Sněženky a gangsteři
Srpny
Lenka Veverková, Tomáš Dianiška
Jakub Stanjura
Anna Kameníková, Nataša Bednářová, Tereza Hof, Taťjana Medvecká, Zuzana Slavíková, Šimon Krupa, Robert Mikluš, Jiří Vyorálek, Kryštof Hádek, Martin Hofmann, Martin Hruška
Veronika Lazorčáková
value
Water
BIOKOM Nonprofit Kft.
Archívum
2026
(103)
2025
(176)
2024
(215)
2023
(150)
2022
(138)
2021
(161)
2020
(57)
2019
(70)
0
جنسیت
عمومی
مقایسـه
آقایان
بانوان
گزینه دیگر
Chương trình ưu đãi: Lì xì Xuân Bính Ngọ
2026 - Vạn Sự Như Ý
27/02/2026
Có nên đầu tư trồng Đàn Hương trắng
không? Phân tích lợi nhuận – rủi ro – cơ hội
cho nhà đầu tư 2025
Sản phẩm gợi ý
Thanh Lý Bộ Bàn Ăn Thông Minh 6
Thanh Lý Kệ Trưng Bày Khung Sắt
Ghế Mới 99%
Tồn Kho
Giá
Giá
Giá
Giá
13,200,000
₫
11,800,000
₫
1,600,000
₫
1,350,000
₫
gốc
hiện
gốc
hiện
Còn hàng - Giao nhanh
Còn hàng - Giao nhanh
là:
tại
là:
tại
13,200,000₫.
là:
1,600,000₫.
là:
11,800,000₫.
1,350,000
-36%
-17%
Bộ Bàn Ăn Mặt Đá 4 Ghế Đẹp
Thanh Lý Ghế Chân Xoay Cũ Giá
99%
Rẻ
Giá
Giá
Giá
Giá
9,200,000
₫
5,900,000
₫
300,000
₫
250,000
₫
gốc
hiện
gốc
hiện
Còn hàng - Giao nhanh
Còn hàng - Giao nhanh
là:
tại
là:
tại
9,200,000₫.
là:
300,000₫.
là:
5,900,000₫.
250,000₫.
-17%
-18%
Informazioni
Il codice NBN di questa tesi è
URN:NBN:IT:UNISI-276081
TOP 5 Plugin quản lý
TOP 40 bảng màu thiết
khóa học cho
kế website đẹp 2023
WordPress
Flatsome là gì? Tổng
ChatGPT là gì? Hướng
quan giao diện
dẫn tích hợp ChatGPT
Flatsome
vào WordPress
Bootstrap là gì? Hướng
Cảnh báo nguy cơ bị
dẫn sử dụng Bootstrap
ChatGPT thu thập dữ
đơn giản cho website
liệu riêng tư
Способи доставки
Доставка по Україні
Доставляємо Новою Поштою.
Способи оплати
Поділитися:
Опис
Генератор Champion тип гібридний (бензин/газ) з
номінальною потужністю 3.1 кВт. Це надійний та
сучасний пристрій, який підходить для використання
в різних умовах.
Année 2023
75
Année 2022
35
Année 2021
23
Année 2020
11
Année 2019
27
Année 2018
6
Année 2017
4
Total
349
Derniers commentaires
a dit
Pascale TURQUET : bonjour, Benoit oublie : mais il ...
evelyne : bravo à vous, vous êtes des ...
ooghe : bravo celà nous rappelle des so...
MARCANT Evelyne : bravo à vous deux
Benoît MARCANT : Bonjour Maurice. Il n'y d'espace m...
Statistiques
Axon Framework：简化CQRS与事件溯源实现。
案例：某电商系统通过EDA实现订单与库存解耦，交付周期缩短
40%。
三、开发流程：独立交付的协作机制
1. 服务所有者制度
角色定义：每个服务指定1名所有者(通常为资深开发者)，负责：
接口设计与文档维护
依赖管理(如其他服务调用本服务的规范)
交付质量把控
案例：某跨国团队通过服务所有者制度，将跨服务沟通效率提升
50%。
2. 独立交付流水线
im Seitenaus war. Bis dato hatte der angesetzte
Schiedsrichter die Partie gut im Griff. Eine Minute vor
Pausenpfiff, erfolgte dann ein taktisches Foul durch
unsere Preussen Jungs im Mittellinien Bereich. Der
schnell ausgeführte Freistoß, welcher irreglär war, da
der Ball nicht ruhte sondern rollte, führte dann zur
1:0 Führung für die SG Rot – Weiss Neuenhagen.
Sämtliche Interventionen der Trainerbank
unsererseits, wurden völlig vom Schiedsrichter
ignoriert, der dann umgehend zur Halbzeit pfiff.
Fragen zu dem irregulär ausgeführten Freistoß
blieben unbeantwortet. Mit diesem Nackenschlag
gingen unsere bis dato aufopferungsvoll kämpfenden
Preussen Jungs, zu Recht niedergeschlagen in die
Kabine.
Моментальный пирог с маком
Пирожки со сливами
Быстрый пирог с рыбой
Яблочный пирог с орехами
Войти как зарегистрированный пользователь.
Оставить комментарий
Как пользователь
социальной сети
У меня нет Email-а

• [EXERCISE]: For each record above, print an exact copy.

• [ANSWER FOR THE TASK]:
Sněženky a gangsteři
Srpny
Lenka Veverková, Tomáš Dianiška
Jakub Stanjura
Anna Kameníková, Nataša Bednářová, Tereza Hof, Taťjana Medvecká, Zuzana Slavíková, Šimon Krupa, Robert Mikluš, Jiří Vyorálek, Kryštof Hádek, Martin Hofmann, Martin Hruška
Veronika Lazorčáková
value
Water
BIOKOM Nonprofit Kft.
Archívum
2026
(103)
2025
(176)
2024
(215)
2023
(150)
2022
(138)
2021
(161)
2020
(57)
2019
(70)
0
جنسیت
عمومی
مقایسـه
آقایان
بانوان
گزینه دیگر
Chương trình ưu đãi: Lì xì Xuân Bính Ngọ
2026 - Vạn Sự Như Ý
27/02/2026
Có nên đầu tư trồng Đàn Hương trắng
không? Phân tích lợi nhuận – rủi ro – cơ hội
cho nhà đầu tư 2025
Sản phẩm gợi ý
Thanh Lý Bộ Bàn Ăn Thông Minh 6
Thanh Lý Kệ Trưng Bày Khung Sắt
Ghế Mới 99%
Tồn Kho
Giá
Giá
Giá
Giá
13,200,000
₫
11,800,000
₫
1,600,000
₫
1,350,000
₫
gốc
hiện
gốc
hiện
Còn hàng - Giao nhanh
Còn hàng - Giao nhanh
là:
tại
là:
tại
13,200,000₫.
là:
1,600,000₫.
là:
11,800,000₫.
1,350,000
-36%
-17%
Bộ Bàn Ăn Mặt Đá 4 Ghế Đẹp
Thanh Lý Ghế Chân Xoay Cũ Giá
99%
Rẻ
Giá
Giá
Giá
Giá
9,200,000
₫
5,900,000
₫
300,000
₫
250,000
₫
gốc
hiện
gốc
hiện
Còn hàng - Giao nhanh
Còn hàng - Giao nhanh
là:
tại
là:
tại
9,200,000₫.
là:
300,000₫.
là:
5,900,000₫.
250,000₫.
-17%
-18%
Informazioni
Il codice NBN di questa tesi è
URN:NBN:IT:UNISI-276081
TOP 5 Plugin quản lý
TOP 40 bảng màu thiết
khóa học cho
kế website đẹp 2023
WordPress
Flatsome là gì? Tổng
ChatGPT là gì? Hướng
quan giao diện
dẫn tích hợp ChatGPT
Flatsome
vào WordPress
Bootstrap là gì? Hướng
Cảnh báo nguy cơ bị
dẫn sử dụng Bootstrap
ChatGPT thu thập dữ
đơn giản cho website
liệu riêng tư
Способи доставки
Доставка по Україні
Доставляємо Новою Поштою.
Способи оплати
Поділитися:
Опис
Генератор Champion тип гібридний (бензин/газ) з
номінальною потужністю 3.1 кВт. Це надійний та
сучасний пристрій, який підходить для використання
в різних умовах.
Année 2023
75
Année 2022
35
Année 2021
23
Année 2020
11
Année 2019
27
Année 2018
6
Année 2017
4
Total
349
Derniers commentaires
a dit
Pascale TURQUET : bonjour, Benoit oublie : mais il ...
evelyne : bravo à vous, vous êtes des ...
ooghe : bravo celà nous rappelle des so...
MARCANT Evelyne : bravo à vous deux
Benoît MARCANT : Bonjour Maurice. Il n'y d'espace m...
Statistiques
Axon Framework：简化CQRS与事件溯源实现。
案例：某电商系统通过EDA实现订单与库存解耦，交付周期缩短
40%。
三、开发流程：独立交付的协作机制
1. 服务所有者制度
角色定义：每个服务指定1名所有者(通常为资深开发者)，负责：
接口设计与文档维护
依赖管理(如其他服务调用本服务的规范)
交付质量把控
案例：某跨国团队通过服务所有者制度，将跨服务沟通效率提升
50%。
2. 独立交付流水线
im Seitenaus war. Bis dato hatte der angesetzte
Schiedsrichter die Partie gut im Griff. Eine Minute vor
Pausenpfiff, erfolgte dann ein taktisches Foul durch
unsere Preussen Jungs im Mittellinien Bereich. Der
schnell ausgeführte Freistoß, welcher irreglär war, da
der Ball nicht ruhte sondern rollte, führte dann zur
1:0 Führung für die SG Rot – Weiss Neuenhagen.
Sämtliche Interventionen der Trainerbank
unsererseits, wurden völlig vom Schiedsrichter
ignoriert, der dann umgehend zur Halbzeit pfiff.
Fragen zu dem irregulär ausgeführten Freistoß
blieben unbeantwortet. Mit diesem Nackenschlag
gingen unsere bis dato aufopferungsvoll kämpfenden
Preussen Jungs, zu Recht niedergeschlagen in die
Kabine.
Моментальный пирог с маком
Пирожки со сливами
Быстрый пирог с рыбой
Яблочный пирог с орехами
Войти как зарегистрированный пользователь.
Оставить комментарий
Как пользователь
социальной сети
У меня нет Email-а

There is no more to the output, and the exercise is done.